[WHAT NEEDS TO BE DONE]: Write the next part of the quarterly results excerpt, starting right after its final sentence and keeping its voice and reporting style.

[TEXT EXCERPT — start]

Results of Operations Summary Information
 
Number of Stores Store Square Footage
Beginning End of Net End Comparable
Quarter Ended   Of Period      Opened      Closed      Period      Change      of Period      Store Sales
May 1, 2010 311      3       3   311   2,000 3,374,000 13.1 %
                                 
May 2, 2009 304 10 1 313 78,000 3,413,000 (0.3 )%

Comparable store sales for the periods indicated include stores that have been open for 13 full months prior to the beginning of the period, including those stores that have been relocated or remodeled. Therefore, stores opened or closed during the periods indicated are not included in comparable store sales.
 
The following table sets forth our results of operations expressed as a percentage of net sales for the periods indicated:
 
Thirteen Thirteen
Weeks Ended Weeks Ended
May 1, 2010      May 2, 2009
Net sales 100.0 % 100.0 %
Cost of sales (including buying,  
       distribution and occupancy costs) 68.7 72.1
Gross profit 31.3 27.9
Selling, general and  
       administrative expenses 23.4 24.0  
Operating income 7.9   3.9
Interest (income) expense, net 0.0 0.0
Income before income taxes 7.9 3.9
Income tax expense 3.0 1.4
Net income 4.9 % 2.5 %

Executive Summary for First Quarter Ended May 1, 2010
 
During the first quarter of fiscal 2010, earnings per diluted share increased 118% to an all-time Company record of $0.72. For the first quarter of fiscal 2009, we reported earnings of $0.33 per diluted share. This increase in earnings per share resulted from a combination of top-line sales growth, gross profit margin improvement and our continued control of operating expenses.

[TEXT EXCERPT — finish]
[SUPPLIED INFORMATION — start]

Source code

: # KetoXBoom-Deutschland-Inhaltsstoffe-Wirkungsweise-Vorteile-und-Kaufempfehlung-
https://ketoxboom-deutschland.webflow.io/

[SUPPLIED INFORMATION — finish]

[SOLVED PROBLEM]:
  • Net sales increased $22.2 million to $189.5 million, a 13.3% increase over the prior year.
     
  • During the first quarter of fiscal 2010, our comparable store sales increased 13.1%, which represents the highest quarterly comparable store sales growth achieved in the history of Shoe Carnival. Our sales gains were largely driven by an increase in the number of footwear units sold as the consumer responded favorably to our assortment of footwear. We also raised our average price through an increase in the sale of higher priced footwear and by operating in a less promotional selling environment than during the comparable prior year period.
     
  • Our gross profit margin increased to 31.3% from 27.9% in the first quarter of fiscal 2009. Significantly reduced promotional activity combined with strong sales of athletic and toning footwear as compared to the prior year resulted in our merchandise margin increasing 2.2%. Buying, distribution and occupancy costs decreased 1.2%, as a percentage of sales, due to the leveraging effect of higher sales.
     
  • Selling, general and administrative expenditures remained well controlled and decreased 0.6% as a percentage of sales as compared to the first quarter of fiscal 2009.
     
  • We generated $7.0 million of cash from operating activities (net of purchases of property and equipment) and ended the first quarter of fiscal 2010 with $51.8 million in cash and cash equivalents and no interest bearing debt.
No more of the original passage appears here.